Safety’s a Blast!

YOUTHFUL, SLIGHTLY NERVOUS ENERGY FILLED THE AIR AT THE Tire Rack Street Survival School (SSS) on the morning of Sunday, Nov. 6 as 40 young drivers registered and brought their cars through tech check. 

Soon they were lined up for the first two exercises — Wake’n Brake, where they would accelerate at full pace, then quickly bring their cars to a stop using hard braking, triggering the anti-lock systems — and Slalom Vision, where they would use their vision skills in some back-and-forth steering. The kick-off exercises provided the students with their first taste of emergency maneuvering, and helped to shake off the early-morning nerves to prepare for their day of learning. 

Check out the Street Survival School video for event footage and interviews with students and instructors

SSS is driver education designed for people with fewer than 10 years of driving experience. Collaboratively hosted by PCA UCR and the BMW Trillium Club, SSS goes beyond basic driver training, and offers students a full day of instructor-led, hands-on training in the students’ own cars. The aim is to reduce car crashes by providing students with a controlled setting where they can gain invaluable experience in building car-control skills. Instructors are highly skilled volunteers — recruited from the ranks of instructors in the Porsche and BMW high-performance driver education programs.

After the initial exercises, the students were sorted into groups — with one group heading out for more in-car skills, and the other group to the classroom for theory training.

According to Chief Instructor Martin Tekela, one of the most valuable exercises for everyday driving is called Crash Avoidance, where students “drive at speed towards a person holding a flag, who directs them at the last minute to go left or right, and the students have to safely navigate to the directed side.”

Many of the students we spoke to called out the Car Control Skills exercise (AKA the skid pad) as their favourite. Organizers would continually add cornmeal to the donut-shaped pavement, allowing the cars to slip and slide as they navigated the exercise space. As student Natalie said, “It was the best exercise for testing the limits of the car.”
= = = = =
## JOBS:
(1) Answer these questions using the Street Survival School article:
(a) How many young drivers registered on the morning of Sunday, Nov. 6?
(b) Which two groups host SSS together?
(c) What did organizers keep adding to the donut-shaped pavement of the skid pad?
(2) Translate this sentence from the Street Survival School article into Spanish: "The aim is to reduce car crashes by providing students with a controlled setting where they can gain invaluable experience in building car-control skills."
(3) Please pick up the Street Survival School article after its final sentence and continue writing it.
The rows are taken from a separate source.

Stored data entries
= = = = =
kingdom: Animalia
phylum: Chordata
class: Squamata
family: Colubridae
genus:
= = = = =
## PER-TASK ANSWERS:
(1)
(a) 40
(b) PCA UCR and the BMW Trillium Club
(c) Cornmeal

(2) El objetivo es reducir los choques automovilísticos brindando a los estudiantes un entorno controlado donde puedan adquirir una experiencia invaluable para desarrollar habilidades de control del vehículo.

(3)
Another interesting exercise involved having the students use their mobile phones while driving one lap through a complex street-style course — in order to show them how incredibly dangerous that is in real life. As Co-Chair Hazel de Burgh emphasized, “During the distracted-driving exercise, out of a group of seven, six went the wrong way in a turn left-right drill. It was pretty scary to see how bad they were when driving distracted.”

During the lunch break, students got to sit in a real container truck to get a first-hand view from the truck driver’s perspective — demonstrating how easy it is for vehicles to disappear into blind spots around the truck.

While many students arrived nervous, throughout the day the course helped build their confidence. When asked if they would recommend SSS to other young drivers, they all agreed it was extremely valuable — and also very fun. Student Sophie was encouraged to attend by her brother, Sam (who happens to be a PCA UCR Driver Education participant). Sophie says she tends to be a very nervous driver and was aiming to improve her situational awareness and car-control capabilities. She recommends young drivers like herself do the course, as it “goes way beyond basic training, and builds confidence in your ability to handle challenging situations.”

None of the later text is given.